El racismo, como sabemos, es una forma de desprecio hacia la alteridad que va mucho más allá del color de la piel. Implica una deshumanización del otro en torno a imaginarios que incluyen la geografía, la nacionalidad, la religión e incluso la ideología. Si, como sostengo, el latinoamericanismo dominante es tributario de una genealogía colonial que discrimina entre buenos y malos salvajes, no es muy difícil deducir cuál es el lugar que se le asigna al Caribe. Frente a la pulsión identitaria que valoriza una autenticidad latinoamericana en lo indígena como garante de superioridad moral frente a Occidente, a los caribeños nos corresponde ocupar ese lugar vacío de la impureza y la invisibilidad. Una región distante habitada por los descendientes de millones de africanos desarraigados y transportados en barcos negreros −que no eran precisamente los barcos que recuerda con orgullo la clase intelectual argentina y uruguaya− difícilmente se presta para las fantasías adánicas del buen salvaje. Los caribeños seguimos siendo esa alteridad indócil al relato hegemónico. Continuamos sin hablar apropiadamente la lengua del amo. Sin voz humana para reclamar nuestros derechos.

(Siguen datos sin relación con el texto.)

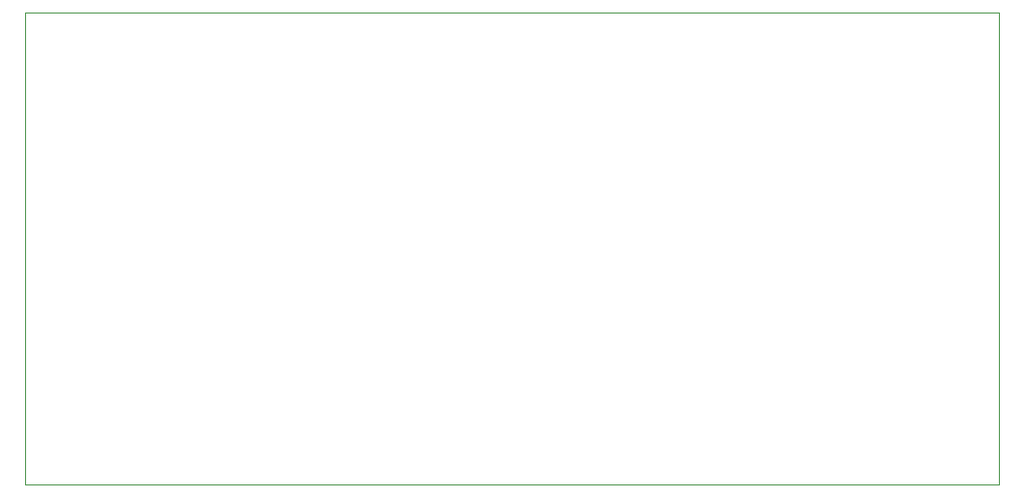
<source format=gbr>
G04 #@! TF.GenerationSoftware,KiCad,Pcbnew,(6.0.4)*
G04 #@! TF.CreationDate,2022-05-02T19:54:18-04:00*
G04 #@! TF.ProjectId,Power_Breakout,506f7765-725f-4427-9265-616b6f75742e,v1*
G04 #@! TF.SameCoordinates,Original*
G04 #@! TF.FileFunction,Profile,NP*
%FSLAX46Y46*%
G04 Gerber Fmt 4.6, Leading zero omitted, Abs format (unit mm)*
G04 Created by KiCad (PCBNEW (6.0.4)) date 2022-05-02 19:54:18*
%MOMM*%
%LPD*%
G01*
G04 APERTURE LIST*
G04 #@! TA.AperFunction,Profile*
%ADD10C,0.050000*%
G04 #@! TD*
G04 APERTURE END LIST*
D10*
X117119400Y-120500000D02*
X117119400Y-161975800D01*
X117119400Y-161975800D02*
X202615800Y-161975800D01*
X202615800Y-161975800D02*
X202615800Y-120500000D01*
X202615800Y-120500000D02*
X117119400Y-120500000D01*
M02*

</source>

En un hermoso pasaje del libro La isla que se repite, el ensayista y narrador Antonio Benítez Rojo expresaba que “todo caribeño, al final de cualquier intento de llegar a los orígenes de su cultura, se verá en una playa desierta, solo y desnudo, emergiendo del agua salada como un náufrago tembloroso, sin otro documento de identidad que la memoria incierta y turbulenta inscripta en las cicatrices, en los tatuajes y en el color mismo de su piel”. Me pregunto qué tan poco valía ese color de piel para que, en 2003, Atilio Borón y Hebe de Bonafini respaldaran la ejecución de tres jóvenes cubanos cuyo delito fue secuestrar un barco para escapar de un régimen que les negó la posibilidad de vivir como seres humanos.
Si el latinoamericanismo consiguiera sobrevivir a los nuevos tiempos, me gustaría vislumbrar un campo de estudios que prescindiese de toda autoridad para discriminar quiénes tenemos derecho a una vida digna de ser vivida. Imagino un nuevo mapa de América Latina en el que todas las personas, independientemente del espacio que ocupemos en él y de nuestra piel, seamos suficientemente humanas para gozar de los mismos derechos.
*Investigadora de la Universidad de Notre Dame y consejera de Cadal.